> _YOUR TASK_
Rewrite every line of the material below, swapping "Download App" for "Get the App" and leaving everything else as it is.

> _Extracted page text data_
+++

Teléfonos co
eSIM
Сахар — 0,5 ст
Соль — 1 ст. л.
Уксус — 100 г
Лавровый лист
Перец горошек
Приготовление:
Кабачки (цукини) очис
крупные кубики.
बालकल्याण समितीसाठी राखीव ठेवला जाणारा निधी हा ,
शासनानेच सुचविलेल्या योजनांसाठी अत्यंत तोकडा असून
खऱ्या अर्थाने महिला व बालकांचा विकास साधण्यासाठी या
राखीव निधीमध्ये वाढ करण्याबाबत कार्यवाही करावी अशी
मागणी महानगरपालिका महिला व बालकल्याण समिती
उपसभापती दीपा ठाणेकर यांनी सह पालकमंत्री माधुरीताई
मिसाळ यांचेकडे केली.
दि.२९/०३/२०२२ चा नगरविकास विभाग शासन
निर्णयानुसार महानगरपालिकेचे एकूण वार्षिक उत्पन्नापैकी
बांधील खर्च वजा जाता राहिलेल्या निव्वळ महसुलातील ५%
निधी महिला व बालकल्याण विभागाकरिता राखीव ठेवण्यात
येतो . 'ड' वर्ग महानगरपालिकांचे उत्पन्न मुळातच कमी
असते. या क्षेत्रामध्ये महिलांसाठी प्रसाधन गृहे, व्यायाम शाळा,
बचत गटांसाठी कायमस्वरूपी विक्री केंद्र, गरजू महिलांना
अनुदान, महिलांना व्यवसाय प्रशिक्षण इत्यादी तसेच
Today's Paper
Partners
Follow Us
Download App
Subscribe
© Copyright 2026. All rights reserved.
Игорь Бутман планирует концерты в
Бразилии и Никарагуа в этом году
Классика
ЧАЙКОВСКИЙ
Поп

+++

> _OUTPUT_
Teléfonos co
eSIM
Сахар — 0,5 ст
Соль — 1 ст. л.
Уксус — 100 г
Лавровый лист
Перец горошек
Приготовление:
Кабачки (цукини) очис
крупные кубики.
बालकल्याण समितीसाठी राखीव ठेवला जाणारा निधी हा ,
शासनानेच सुचविलेल्या योजनांसाठी अत्यंत तोकडा असून
खऱ्या अर्थाने महिला व बालकांचा विकास साधण्यासाठी या
राखीव निधीमध्ये वाढ करण्याबाबत कार्यवाही करावी अशी
मागणी महानगरपालिका महिला व बालकल्याण समिती
उपसभापती दीपा ठाणेकर यांनी सह पालकमंत्री माधुरीताई
मिसाळ यांचेकडे केली.
दि.२९/०३/२०२२ चा नगरविकास विभाग शासन
निर्णयानुसार महानगरपालिकेचे एकूण वार्षिक उत्पन्नापैकी
बांधील खर्च वजा जाता राहिलेल्या निव्वळ महसुलातील ५%
निधी महिला व बालकल्याण विभागाकरिता राखीव ठेवण्यात
येतो . 'ड' वर्ग महानगरपालिकांचे उत्पन्न मुळातच कमी
असते. या क्षेत्रामध्ये महिलांसाठी प्रसाधन गृहे, व्यायाम शाळा,
बचत गटांसाठी कायमस्वरूपी विक्री केंद्र, गरजू महिलांना
अनुदान, महिलांना व्यवसाय प्रशिक्षण इत्यादी तसेच
Today's Paper
Partners
Follow Us
Get the App
Subscribe
© Copyright 2026. All rights reserved.
Игорь Бутман планирует концерты в
Бразилии и Никарагуа в этом году
Классика
ЧАЙКОВСКИЙ
Поп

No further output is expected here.